(Items from a data source)
=-=-=

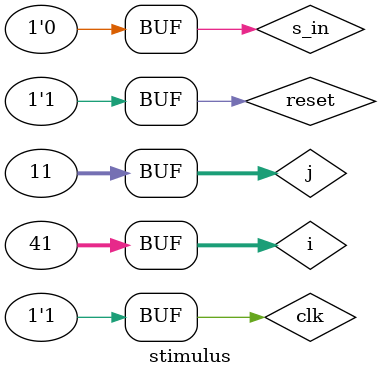
<source format=v>
module free_run_shift_reg
  #(parameter N=8)
  (
    input wire clk, reset,
    input wire s_in,
    output wire s_out
  );

  reg [N-1:0] r_reg;
  wire [N-1:0] r_next;

  always @(posedge clk, negedge reset)
  begin
    if (~reset)
      r_reg <= 0;
    else
      r_reg <= r_next;
  end

  assign r_next = {s_in, r_reg[N-1:1]};
  assign s_out = r_reg[0];

endmodule


`timescale 1ns / 1ps

module stimulus;
  reg clk;
  reg reset;

  reg s_in;
  wire s_out;

  free_run_shift_reg #(2) s1 (
    .clk(clk),
    .reset(reset),
    .s_in(s_in),
    .s_out(s_out)
    );

  integer i, j;

  initial begin
    clk = 0;
    for(i = 0; i<=40; i=i+1) begin
      #10 clk = ~clk;  // period 20 ns (50 MHz)
    end
  end

  initial begin
    $dumpfile("shift_register.vcd");
    $dumpvars(0, stimulus);

    s_in = 0;
    reset = 1;

    #2 s_in = 0; reset = 0;
    #2 reset = 1;

    for(j = 0; j<=10; j=j+1) begin
      #20 s_in = ~s_in;
    end

    #20 s_in = 1;
    #20 s_in = 1;
    #20 s_in = 0;
    #20 s_in = 1;
    #20 s_in = 1;
    #20 s_in = 0;
    #20 s_in = 1;
    #20 s_in = 1;
    #20 s_in = 0;

  end

  initial begin
    $monitor("clk s_in s_out");
  end

  initial begin
    $monitor("%8d %d %b %b", $time, clk, s_in, s_out);
  end

endmodule

</source>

=-=-=

> [Exercise goal]
Find each line in the records that includes the word "wire". Report the total and nothing more.

> [Expected answer]
5